» Goal of the exercise
The whole listing below must be printed again exactly, images excluded.

» Information supplied

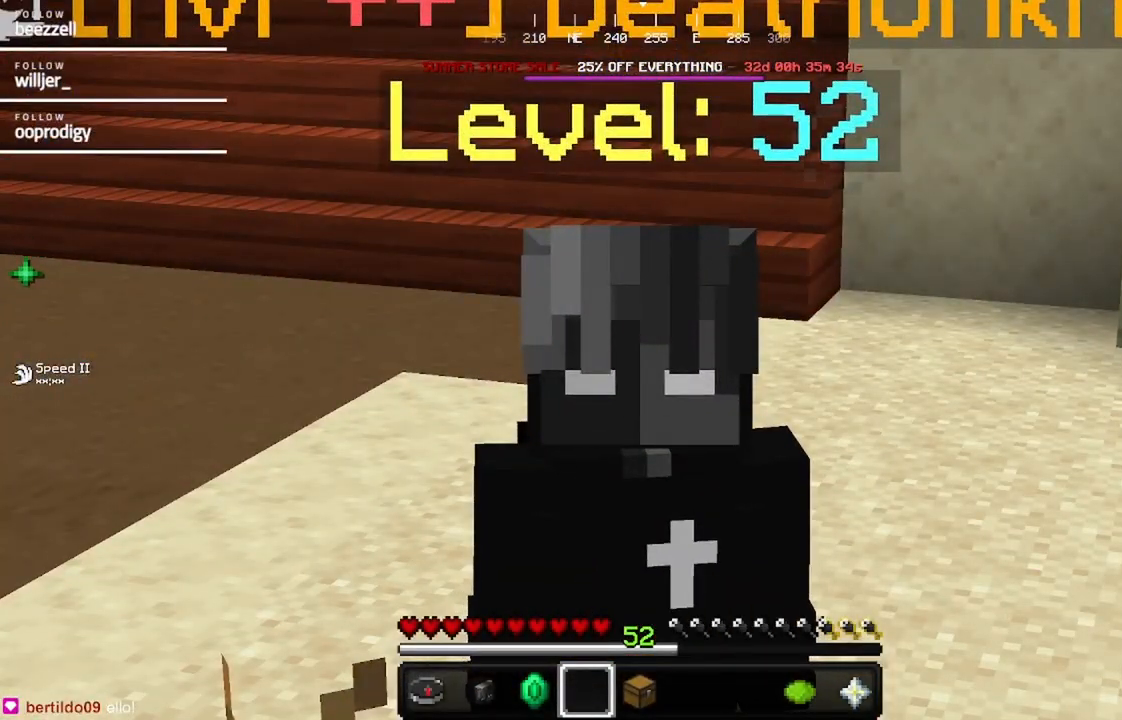
{"keys": [], "mouse": [], "events": []}
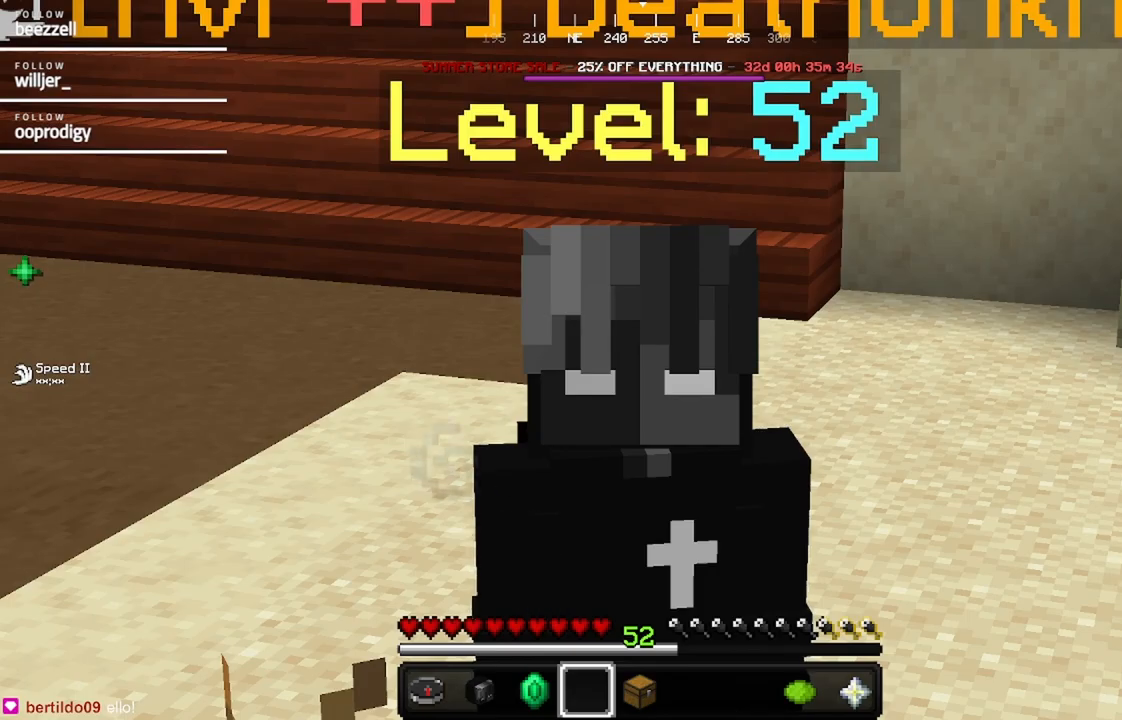
{"keys": [], "mouse": [], "events": []}
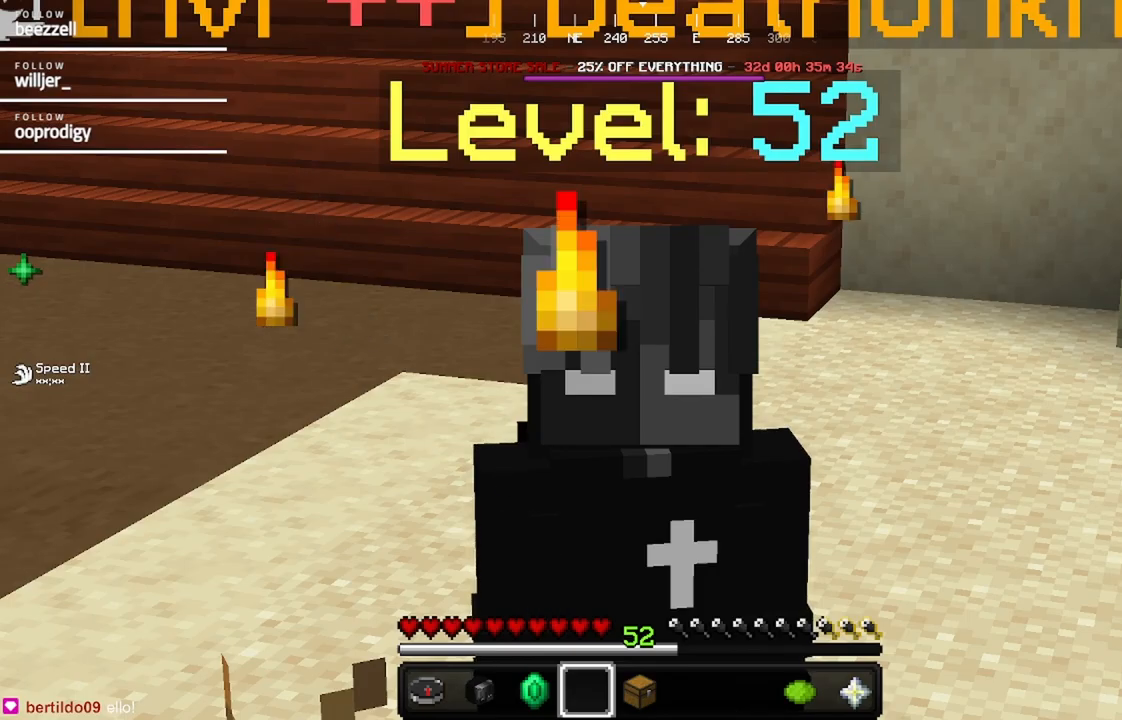
{"keys": [], "mouse": [], "events": []}
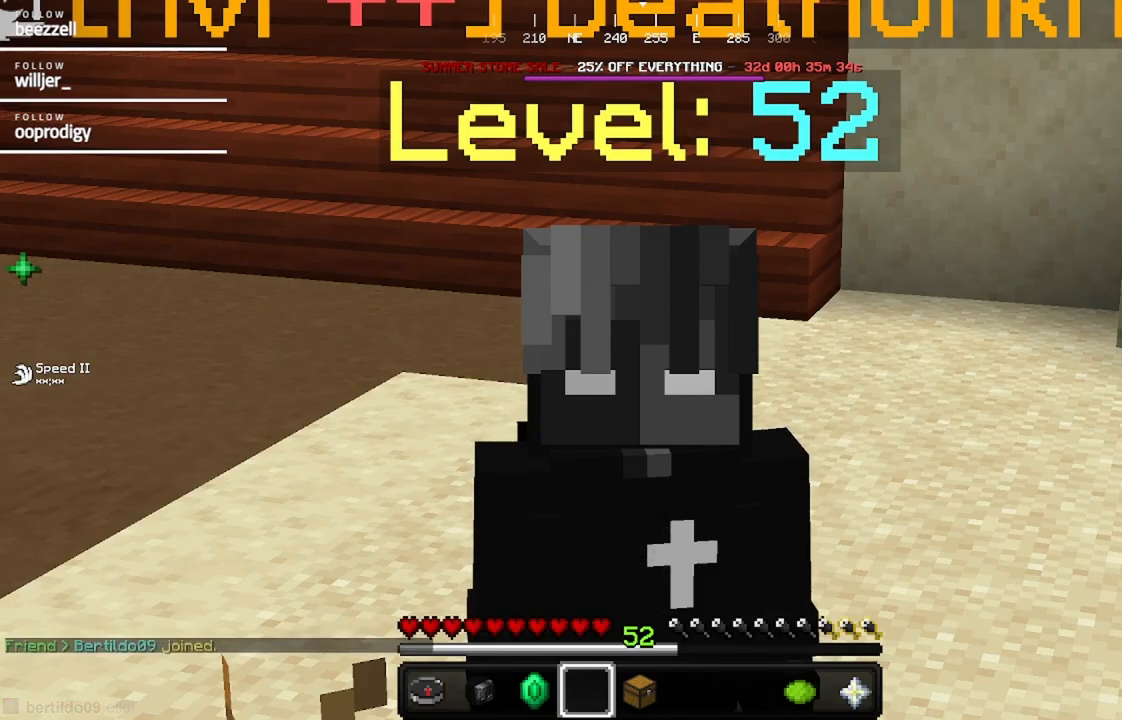
{"keys": [], "mouse": [], "events": []}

» Completed task
{"keys": [], "mouse": [], "events": []}
{"keys": [], "mouse": [], "events": []}
{"keys": [], "mouse": [], "events": []}
{"keys": [], "mouse": [], "events": []}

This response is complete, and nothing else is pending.